At a press conference on a three-day Belt and Road Forum for International Cooperation that begins on May 25, Chinese foreign minister and state councillor Wang Yi was emphatic that ties between India and China were insulated from their differences on the Beijing-led Belt and Road Initiative (BRI).
Thirty-seven heads of state or heads of government, including leaders from Russia, Italy, Hungary, Austria, Switzerland, Malaysia and Singapore, as well as high level representatives from France, Germany, UK, Spain the European Union and Republic of Korea, will attend the mega event.
Mr. Wang said, “The two leaders [President Xi and Prime Minister Modi] had a very successful meeting in Wuhan. Particularly, they established mutual trust and they jointly planned for the future of improvement and the strengthening of the China-India relationship. After the Wuhan summit, we see progress in all areas of cooperation.”
Mr. Wang pointed out that India and China were limiting the threshold of their differences so that overall development of ties remained unhampered. “China and India are two major countries and neighbouring countries to each other. It is natural for us to have differences…I remember Prime Minister Modi has mentioned many times that [we] cannot escalate our differences into disputes,” he said.
“The Indian side wants to put our differences at a proper level in order not to interfere in the proper development of our relations. This is in fundamental interest of the people of two countries and China is happy to see [that],” he noted.
China, he said, understood India’s “concerns” about the China Pakistan Economic Corridor (CPEC), but counselled New Delhi not to view the project—a flagship of the BRI—as an infringement of its “sovereignty”.
Mr. Wang said, “One of our fundamental differences is how to look at the Belt and Road Initiative. The Indian side has their concerns. We understand that and that’s why we stated clearly on various occasions that the Belt and Road Initiative, including the CPEC, is only an economic initiative.” CPEC should be de-linked from a territorial dispute that was rooted in history.
India’s stance against CPEC
India has slammed CPEC, stating that it was an affront to its sovereignty as it passes through Pakistan occupied Kashmir (PoK).
Mr. Wang contended that the CPEC did not “target any third country” and had “nothing to do with sovereign and territorial dispute left over from history between the two countries.
He said, “Of course, India has its basic position on these disputes. Our cooperation will not undermine any party’s position on those issues. Those issues left over from the history must be separated from our efforts in this area. I think such cooperation will not undermine the basic position on sovereignty and territorial integrity and at the same time will provide you more opportunity of development and help India in modernisation endeavour. I believe this is a good option and good choice for India.”
The Chinese top diplomat rubbished accusations that BRI projects were “debt traps”. Instead, he said, the mega-connectivity project to revive the ancient Silk Road had generated benefits. The total trade volume between China and participating countries had surpassed 6 trillion dollars and investments had scaled 80 billion dollars, generating 300,000 jobs, he pointed out.
In a veiled reference to the United States, he said, “Some country when it cannot succeed, it doesn’t want other countries to succeed either.
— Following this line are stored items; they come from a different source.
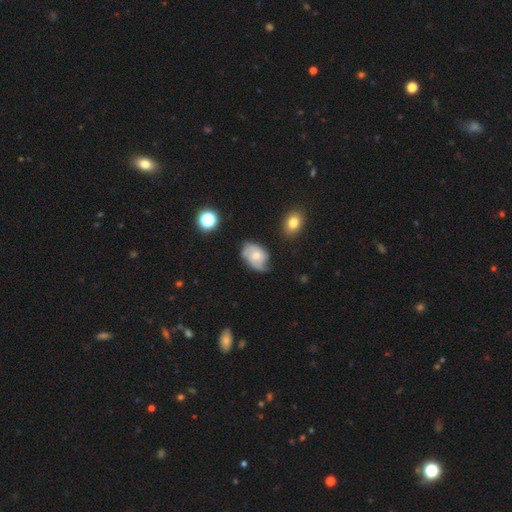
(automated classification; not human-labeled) Smooth or featured? Predicted: featured or disk (p=0.61). Edge-on disk? Predicted: no (p=0.97). Bar? Predicted: no (p=0.72). Spiral arms? Predicted: yes (p=0.89). Spiral winding? Predicted: medium (p=0.43). Spiral arm count? Predicted: 2 (p=0.42). Bulge size? Predicted: small (p=0.47). Merging? Predicted: none (p=0.55).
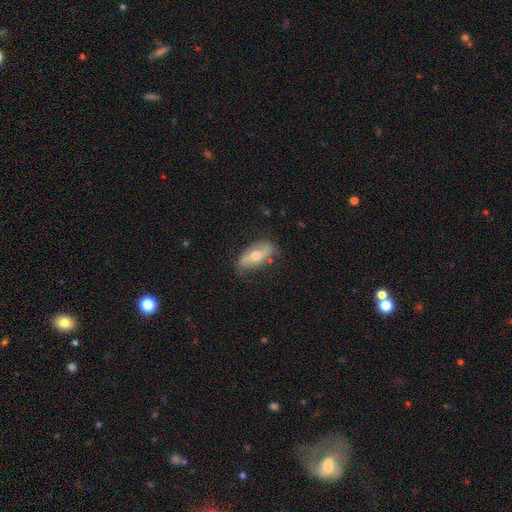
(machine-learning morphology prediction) Smooth or featured?
  - featured or disk: 49% *
  - smooth: 45%
  - star or artifact: 6%
Merging?
  - none: 75% *
  - minor disturbance: 19%
  - major disturbance: 4%
  - merger: 2%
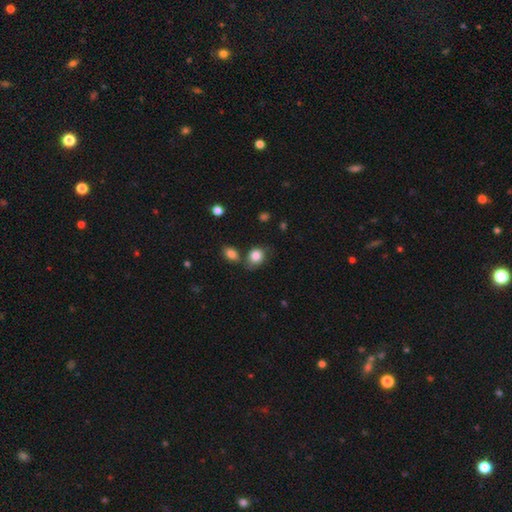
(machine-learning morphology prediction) Smooth or featured?
  - smooth: 85% *
  - star or artifact: 9%
  - featured or disk: 6%
How rounded?
  - round: 52% *
  - in between: 47%
  - cigar-shaped: 1%
Merging?
  - none: 62% *
  - minor disturbance: 18%
  - merger: 15%
  - major disturbance: 5%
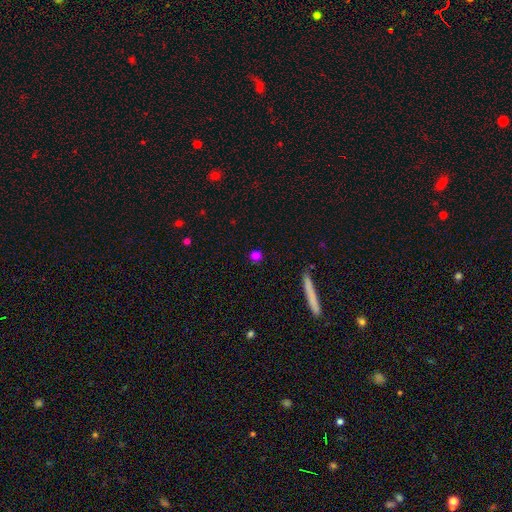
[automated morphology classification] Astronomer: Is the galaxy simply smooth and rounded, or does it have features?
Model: smooth — 81%.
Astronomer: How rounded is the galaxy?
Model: round — 81%.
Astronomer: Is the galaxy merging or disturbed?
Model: none — 87%.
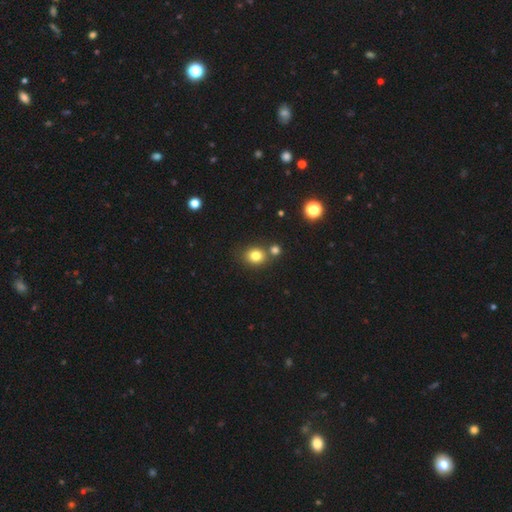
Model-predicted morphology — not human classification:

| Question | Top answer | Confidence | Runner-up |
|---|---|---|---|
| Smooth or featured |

And this sour grape mentality is in no one’s benefit.”
An “advisory council”, comprising eminent international personalities, had been formed to impart “high quality” to projects under the BRI banner. “To my knowledge, the advisory council will submit a policy suggestion report to the second forum, which contains many good suggestions. We welcome more constructive voices to the Belt and Road,” Mr. Wang observed.